NATURAL RESOURCES WALES’ (NRW) ongoing investigation of the pollution of the River Teifi has found at least 1,000 fish have been killed, including salmon and sea trout.
Approximately five miles of the river has been affected.
NRW teams have been working on site to ensure control measures are in place to prevent further pollution, and carry out surveys to assess the impact on fish and other river life.
Gavin Bown, South West Duty Manager for NRW, said: “The Teifi is one of the most important recreational and net fisheries for salmon and sea trout in Wales, and is vital to the local tourism industry.
“It is also an internationally important Special Area of Conservation for salmon, as well as endangered fish species such as lampreys and bullhead.
“We’ve worked with the Teifi Rivers Trusts and other partners for many years to improve fish stocks, remove barriers to migration, and improve access to angling.
“The fisheries of Wales are iconic and highly valued so it’s devastating when pollution incidents happen, but we’ll work with our partners and do all we can to restore the river as quickly as possible.”
Natural Resources Wales is also working closely with Ceredigion County Council.
Councillor Rhodri Evans, Cabinet member responsible for Lifestyle Services said: “This is clearly a very serious matter but hopefully a swift response was put in place to reduce the impact of the release of material to the river.
“A major clean-up operation is underway and, hopefully, this should reduce further contamination of water courses.

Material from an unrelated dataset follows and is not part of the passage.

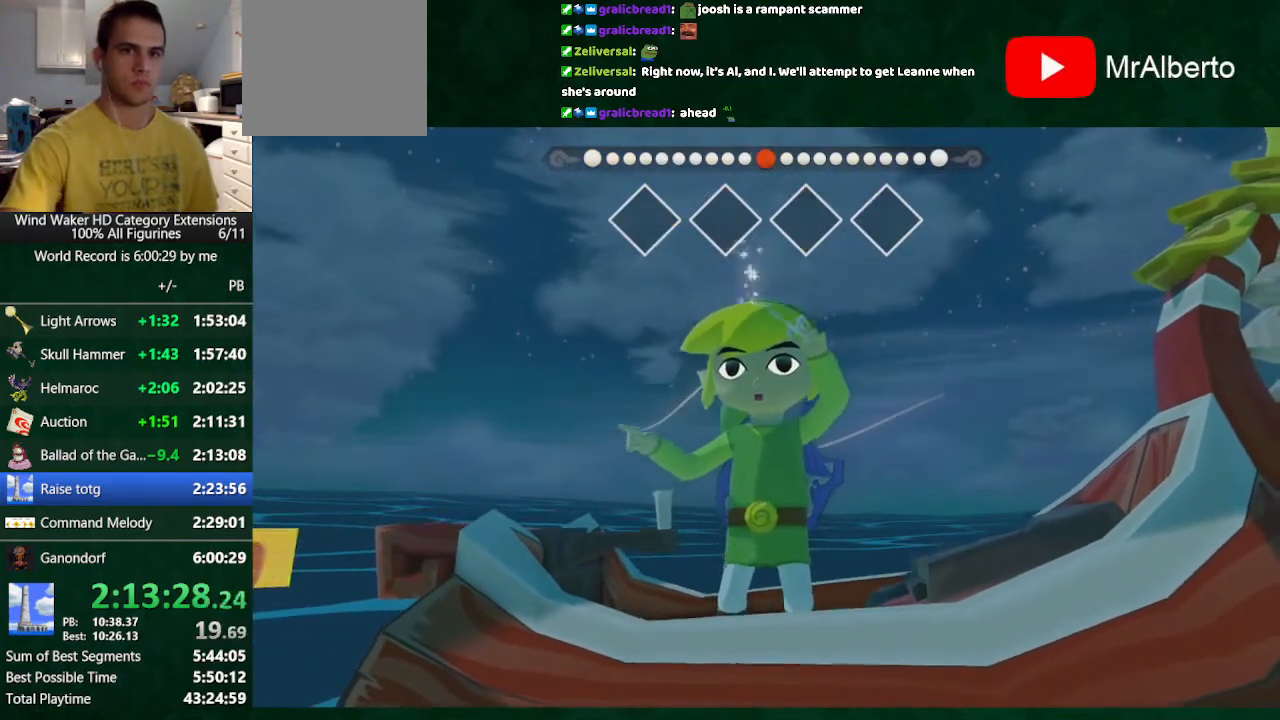
{"buttons": [], "left_stick": "down-right", "right_stick": "center", "events": [[67, "left_stick", "down-right"]]}
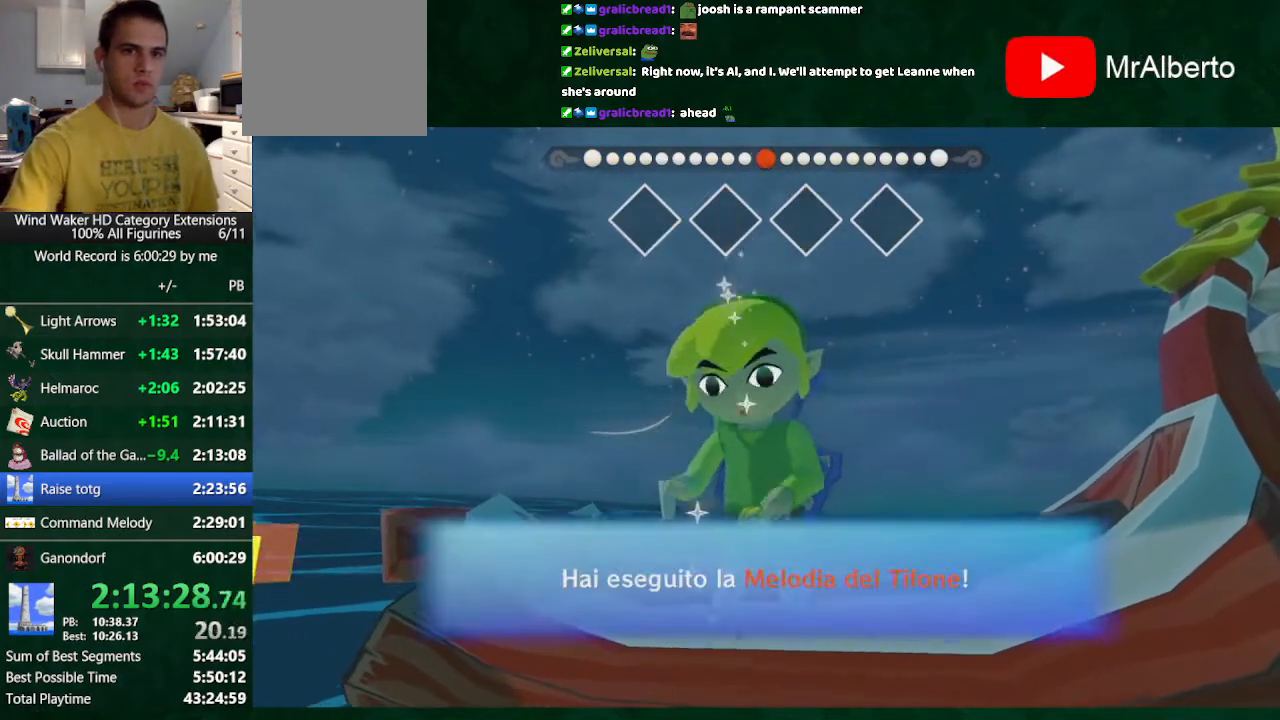
{"buttons": [], "left_stick": "center", "right_stick": "center", "events": [[133, "left_stick", "center"]]}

“The incident clearly has worrying consequences for the ecology of the river but I know that officers from NRW are undertaking detailed assessments to evaluate how significant things will be in the short and longer terms.
“I have received reports from local residents of sightings of dead fish in the river, but we are awaiting further reports from other agencies which will provide a fuller and clearer picture.
“There are concerns amongst local anglers and other groups as the Teifi is so important to the environment, heritage and economy of the counties on both sides of the river.”